Loss of Citizenship as Time-Out

I like flag-burners about as much as I like cross-burners, but as satisfying as it might be to strip them of their citizenship, what both groups are doing is protected free speech. As long as the cross burning is not explicitly aimed at someone as a terrorist act, it is available as a form of expression. Flag burning is much the same. Odious speech is protected not because it is worthy or interesting, but because protecting even odious speech is the best way of protecting more valuable speech.

What I do find interesting is that Trump considers loss of citizenship a punishment on par with a year or so in jail. That suggests he thinks of citizenship as not being especially valuable. So you lose your citizenship, then what? Presumably, you become a legal resident without voting rights. You go to the back of the line, and in seven years you can re-apply and take the test to prove you're worthy of being taken seriously? It's like a time-out to teach better citizenship, in other words.

Well, maybe. The alternative would be exile, but that's dubiously constitutional even at the state level. On the other hand, if we're obviated First Amendment protections and are stripping citizenships, who knows if the prohibition against exile would hold?


jaed said...

It makes me wonder whether Trump has ever considered giving up his American citizenship. It would be interesting to ask him that. In fact, maybe it should be a standard question to ask presidential candidates. Their answers, whether "yes" or "no", could be illuminating.

Grim said...

Under current law, a natural born citizen can't give up his or her citizenship by accident. Even if they do one of the disqualifying things -- like joining a foreign army -- they have to be proven to have done it with the intention of giving up their citizenship.

So really, what he's proposing is not just an additional disqualifying act. It's a completely new standard for stripping citizenship. (I'm sure he doesn't know that, of course.)

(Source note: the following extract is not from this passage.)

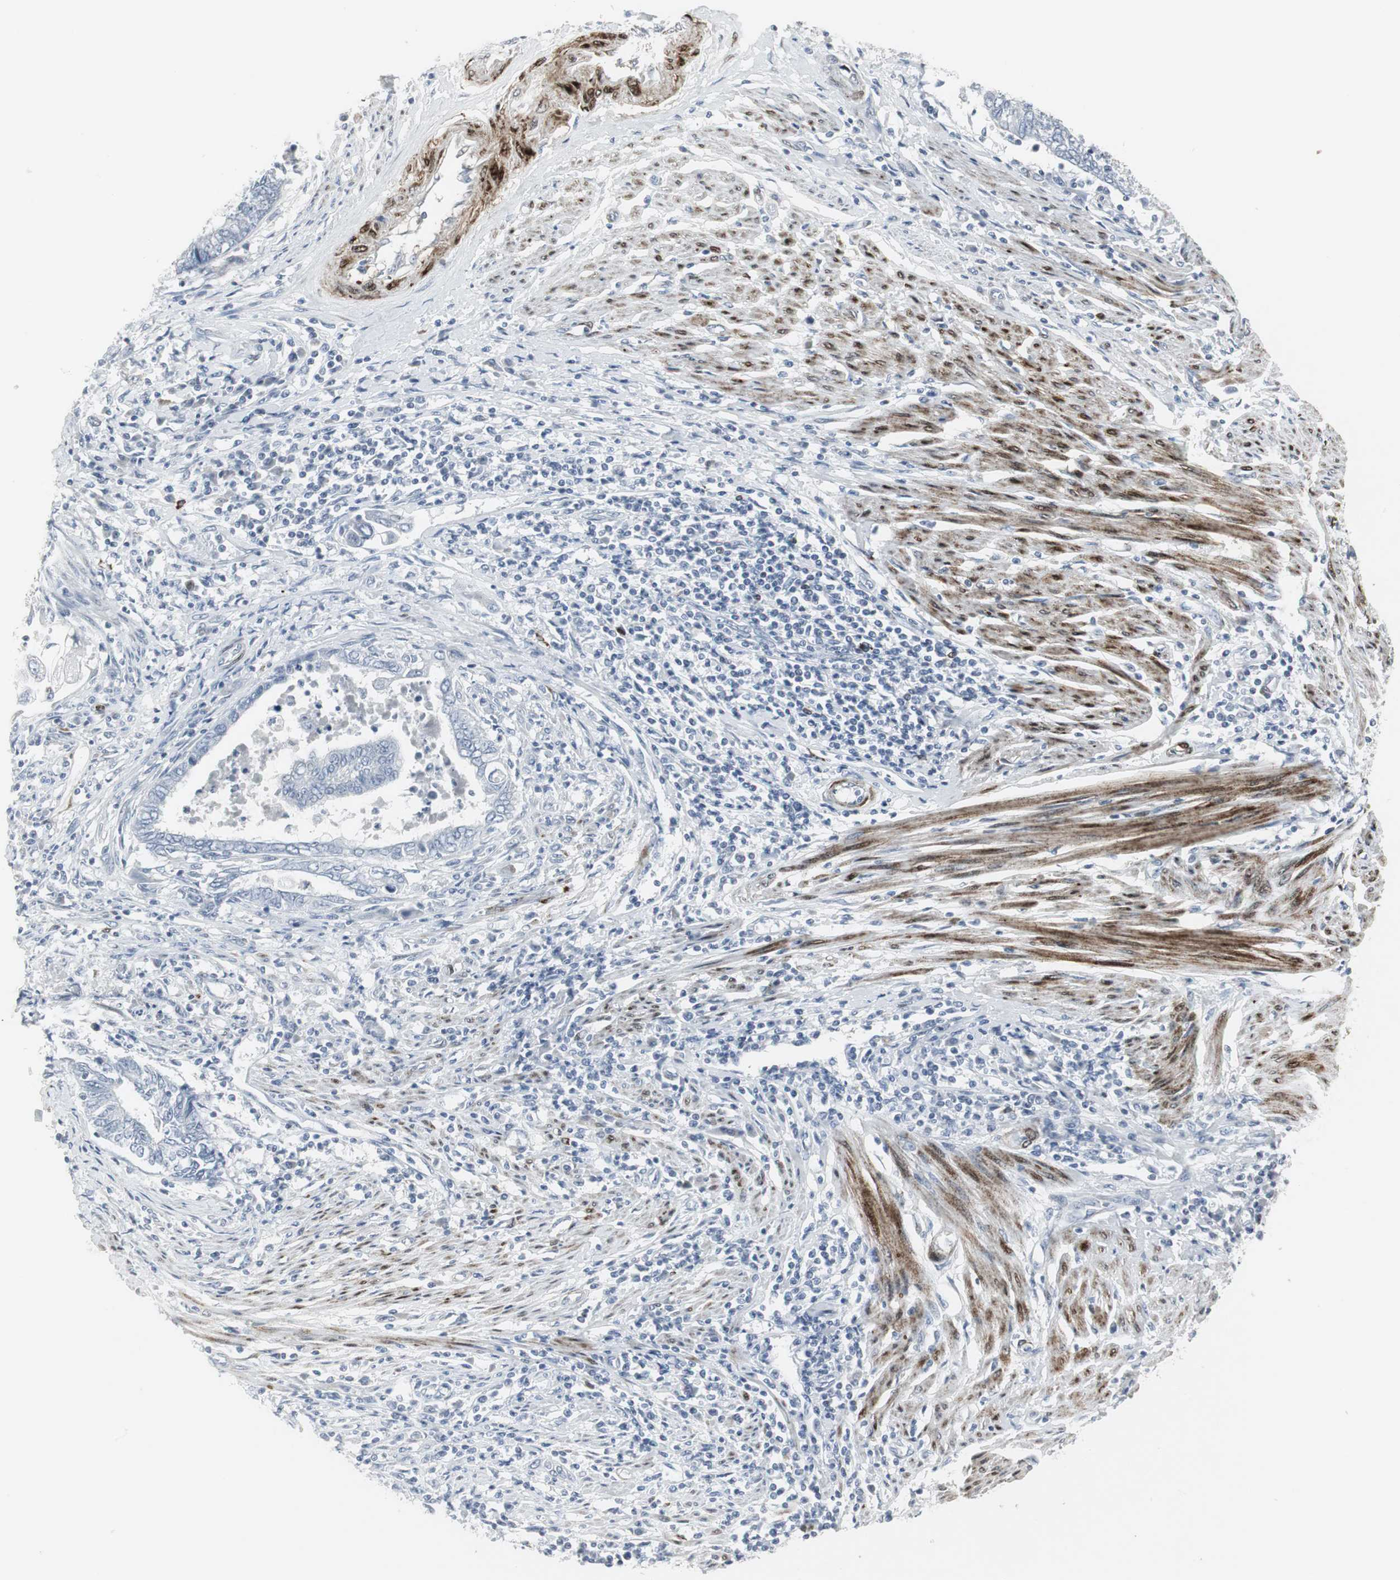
{"staining": {"intensity": "moderate", "quantity": "25%-75%", "location": "cytoplasmic/membranous"}, "tissue": "endometrial cancer", "cell_type": "Tumor cells", "image_type": "cancer", "snomed": [{"axis": "morphology", "description": "Adenocarcinoma, NOS"}, {"axis": "topography", "description": "Uterus"}, {"axis": "topography", "description": "Endometrium"}], "caption": "This photomicrograph exhibits IHC staining of endometrial adenocarcinoma, with medium moderate cytoplasmic/membranous expression in about 25%-75% of tumor cells.", "gene": "PPP1R14A", "patient": {"sex": "female", "age": 70}}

All of which makes it even more wondrous that he thinks of it as being on par with a year in jail. That's right on the border of losing your citizenship being equivalent to a misdemeanor. Really, he's in a different world from the rest of us, and in that world American citizenship is not that big of a deal.

jaed said...

he thinks of it as being on par with a year in jail

We don't actually know that. It's a tweet, necessarily condensed, and he doesn't say he thinks they're the same. He could well be saying "Somewhere in between these sanctions, of very different gravity, is the right place."

Grim said...

Even if that's so, and he was proposing left/right limits, it's still 'somewhere between a top-level misdemeanor and this.'

Cf. "should be punished by death or loss of citizenship."

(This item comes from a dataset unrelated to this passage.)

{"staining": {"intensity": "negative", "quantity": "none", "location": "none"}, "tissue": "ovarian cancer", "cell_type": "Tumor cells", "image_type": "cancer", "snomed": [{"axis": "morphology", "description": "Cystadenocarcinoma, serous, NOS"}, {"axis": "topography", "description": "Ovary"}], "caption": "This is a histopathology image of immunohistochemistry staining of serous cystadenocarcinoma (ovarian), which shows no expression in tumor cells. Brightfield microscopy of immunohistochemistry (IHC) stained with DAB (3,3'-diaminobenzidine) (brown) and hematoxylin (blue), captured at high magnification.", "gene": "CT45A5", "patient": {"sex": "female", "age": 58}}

Assistant Village Idiot said...

I think people have different pictures in their heads about the honor of citizenship versus the practical benefits. It may be to Trump that to thunder "You are not one of us!" is enormous, while others might take that with a shrug.

douglas said...

I've made it habit to not parse Trump tweets (or statements for that matter). It's not truly productive, and one thing is certain, he didn't say it for the meaning, he said it for the reaction it may provoke. That's what I've been trying to figure out. Could just be he's pushing the haters to add flag burning back into their repertoire as that's so popular with most Americans. Could just be an emotional response but one that he knows will resonate with the hearts of many Americans, even if it doesn't with their minds. He understands that emotions can be a powerful attractor. The Democrats have lived on that fact for decades. Moving away from reason is not my preferred choice, but effectiveness matters. At least his cabinet appointments seem to be solid so far.

Ymar Sakar said...

Trum's trying to see how the Alt Right will react to this citizenship issue. Since many people joined the ALt Right because they feared the immigrants would put a permanent Democrat majority in place, and if Trum can just take away their voting, well it won't be a problem then. Not as much at least.

Of course, this also lines up with his attack on Ted Cruz, except back then he couldn't make the Supreme Courts destroy Cruz's citizenship.

Ymar Sakar said...

I like flag-burners about as much as I like cross-burners

I used to dislike them, back in the patriotic days that ushered into the US since 2001.

Now a days, I have a different pov.

This idea that one's symbol stands as a testament to one's faith or unity, is a bit disturbing. It may be necessary to control humans, but that control itself is its own failure.

Now the question is, what does the Left love so much that they would hate to see it burned? Pictures of Castro?

Texan99 said...

I agree with the Supreme Court that flag-burning is protected speech, and therefore not a province of the State to control or combat. All private disciplinary responses short of fraud or violence are fine with me, however.